▶ **WHAT THIS TASK INVOLVES**
From the line that contains "The document lists, after" through the end of the records below, write out each line exactly as it appears, but not the pictures.

[RECORDS FOR THIS EXERCISE Boundary: Start]

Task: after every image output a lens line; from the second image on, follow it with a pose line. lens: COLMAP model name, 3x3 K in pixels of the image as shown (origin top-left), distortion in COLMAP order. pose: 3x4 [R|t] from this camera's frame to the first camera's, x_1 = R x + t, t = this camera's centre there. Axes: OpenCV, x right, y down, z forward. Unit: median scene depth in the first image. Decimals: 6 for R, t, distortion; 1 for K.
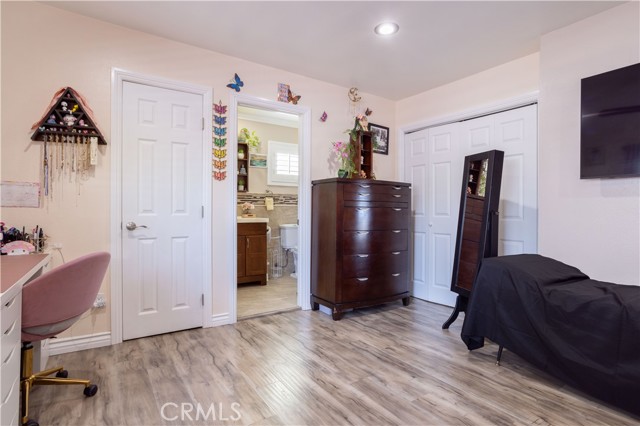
lens RADIAL K [[331.9, 0, 321.2], [0, 331.9, 213.7], [0, 0, 1]] dist [-0.032260, 0.018840]
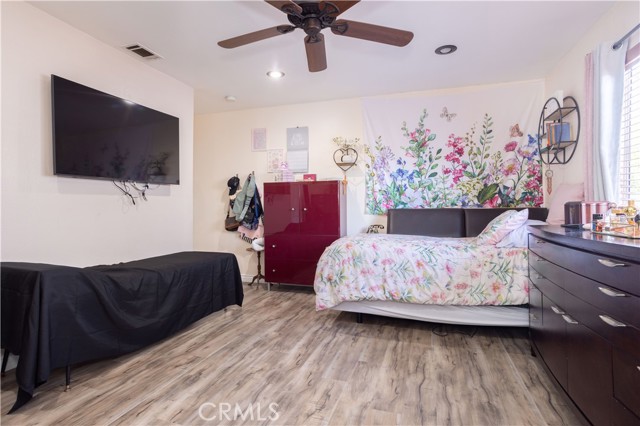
lens RADIAL K [[331.9, 0, 319.0], [0, 331.9, 211.3], [0, 0, 1]] dist [-0.032260, 0.018840]
pose [[-0.616455, -0.014121, 0.787263, -0.377115], [0.003763, 0.999775, 0.020879, -0.008856], [-0.787381, 0.015833, -0.616264, 0.739465]]
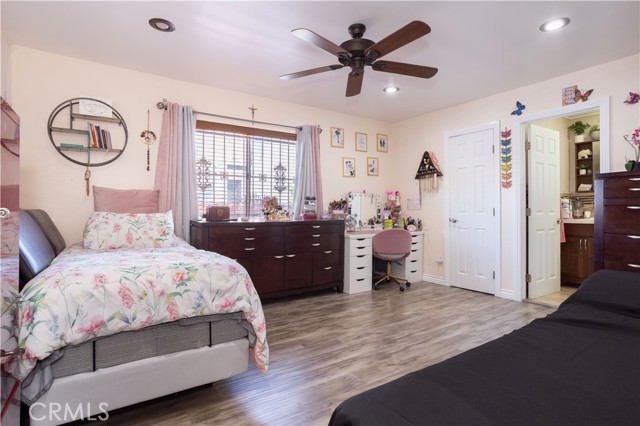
lens RADIAL K [[331.9, 0, 318.2], [0, 331.9, 211.2], [0, 0, 1]] dist [-0.032260, 0.018840]
pose [[0.001390, -0.006616, -0.999977, 0.983085], [-0.010232, 0.999926, -0.006630, 0.007756], [0.999947, 0.010241, 0.001323, 0.244475]]
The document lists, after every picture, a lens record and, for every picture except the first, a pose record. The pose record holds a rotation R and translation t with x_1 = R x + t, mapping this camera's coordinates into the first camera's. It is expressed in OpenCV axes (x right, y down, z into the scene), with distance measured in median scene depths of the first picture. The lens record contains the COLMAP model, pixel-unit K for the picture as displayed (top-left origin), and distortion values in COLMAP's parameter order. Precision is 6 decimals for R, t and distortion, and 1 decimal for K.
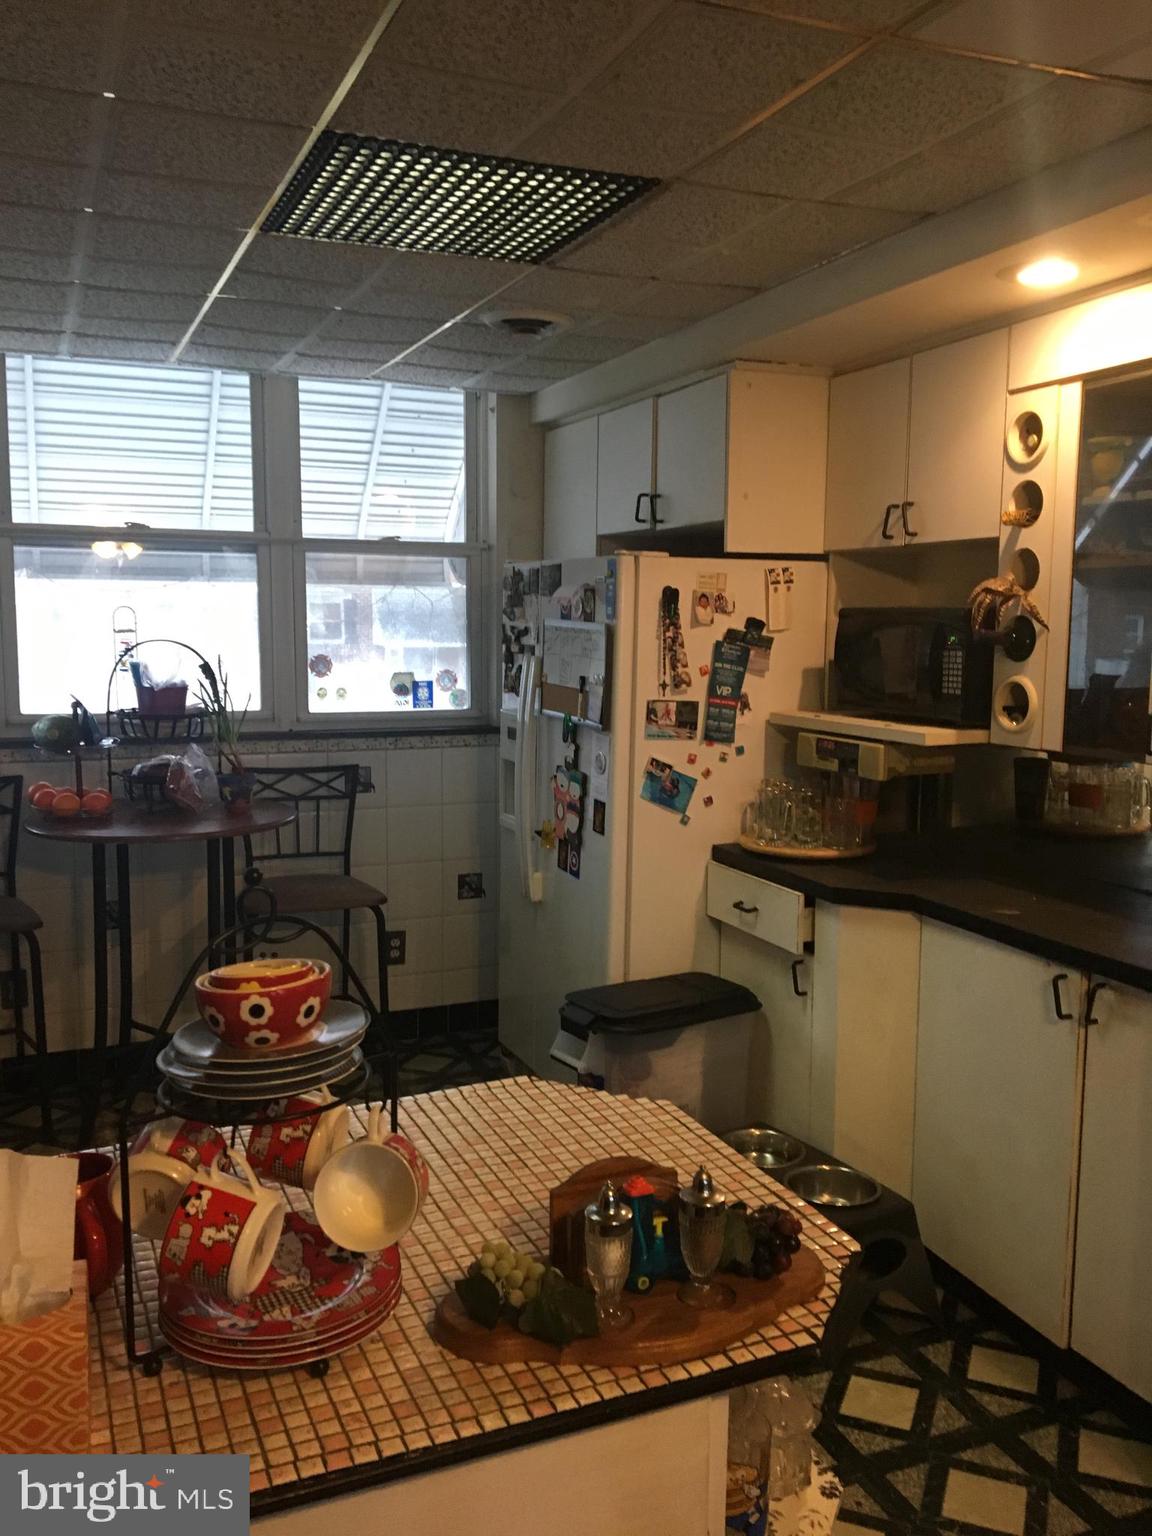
lens RADIAL K [[1293.2, 0, 583.3], [0, 1293.2, 769.2], [0, 0, 1]] dist [0.051726, -0.137445]
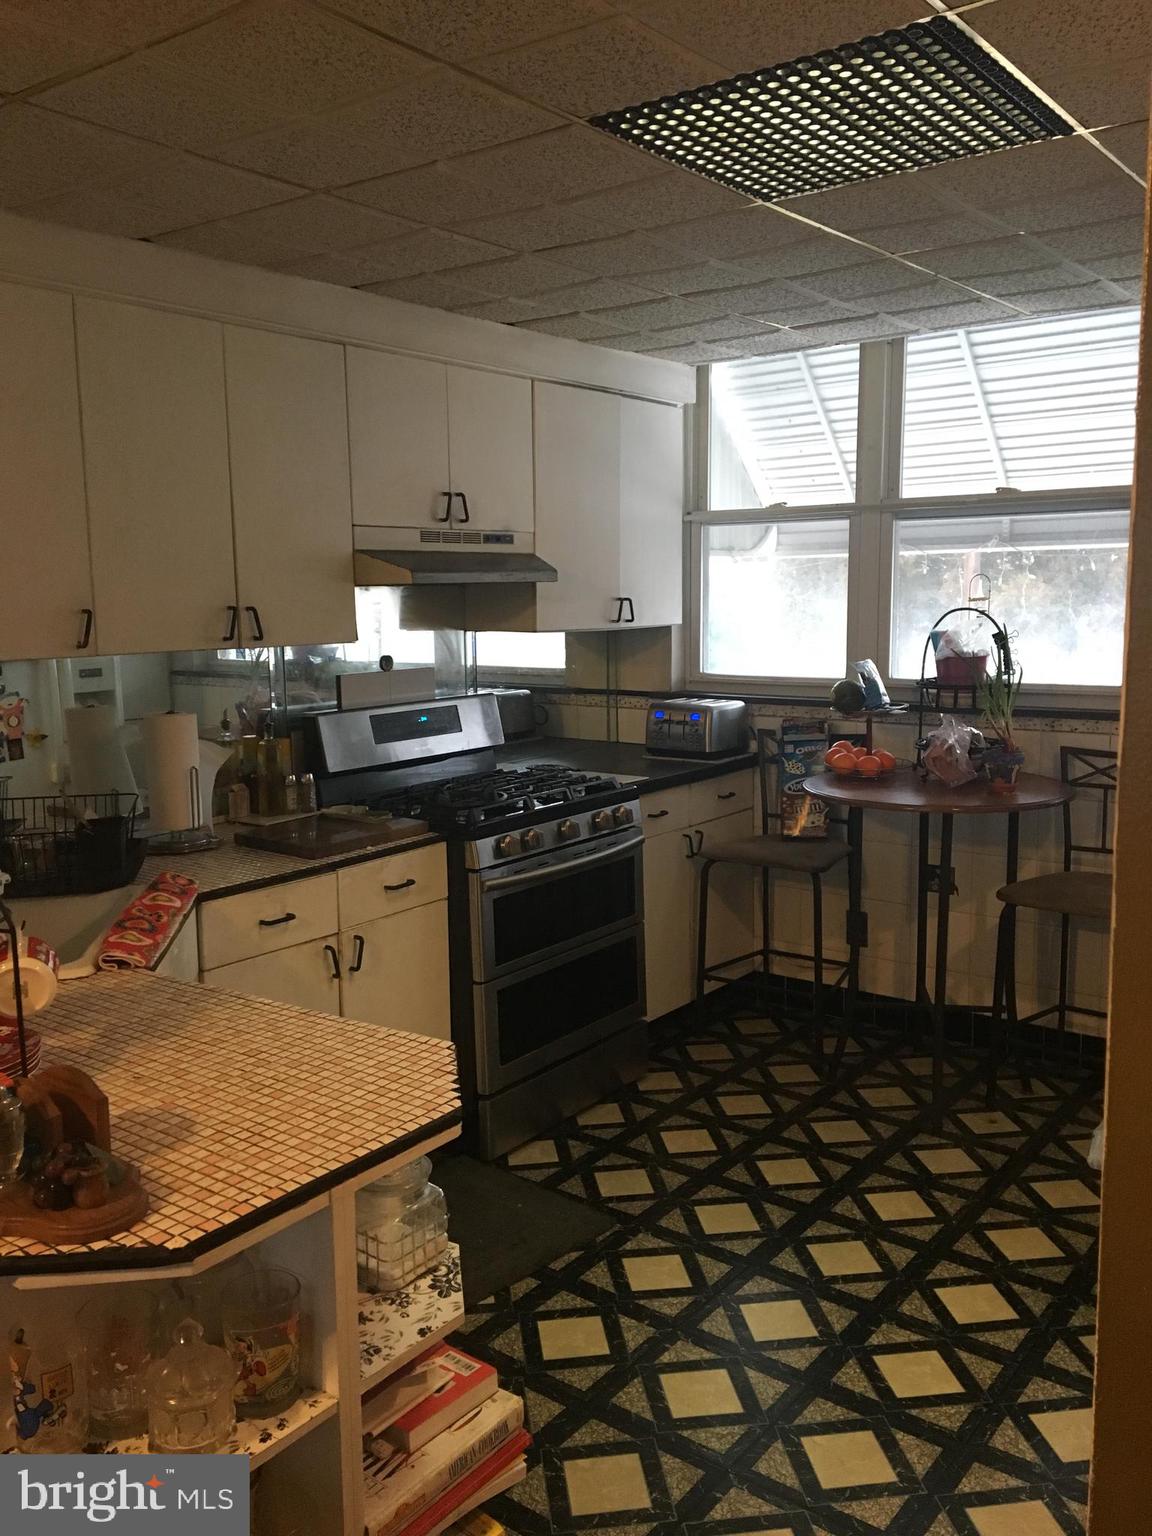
lens RADIAL K [[1293.2, 0, 583.3], [0, 1293.2, 769.2], [0, 0, 1]] dist [0.051726, -0.137445]
pose [[0.492737, 0.104730, -0.863853, 0.520331], [-0.080679, 0.993953, 0.074484, -0.037347], [0.866430, 0.032994, 0.498207, 0.344262]]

[RECORDS FOR THIS EXERCISE Boundary: End]

▶ **SOLUTION TO THIS TASK**
The document lists, after every picture, a lens record and, for every picture except the first, a pose record. The pose record holds a rotation R and translation t with x_1 = R x + t, mapping this camera's coordinates into the first camera's. It is expressed in OpenCV axes (x right, y down, z into the scene), with distance measured in median scene depths of the first picture. The lens record contains the COLMAP model, pixel-unit K for the picture as displayed (top-left origin), and distortion values in COLMAP's parameter order. Precision is 6 decimals for R, t and distortion, and 1 decimal for K.
lens RADIAL K [[1293.2, 0, 583.3], [0, 1293.2, 769.2], [0, 0, 1]] dist [0.051726, -0.137445]
lens RADIAL K [[1293.2, 0, 583.3], [0, 1293.2, 769.2], [0, 0, 1]] dist [0.051726, -0.137445]
pose [[0.492737, 0.104730, -0.863853, 0.520331], [-0.080679, 0.993953, 0.074484, -0.037347], [0.866430, 0.032994, 0.498207, 0.344262]]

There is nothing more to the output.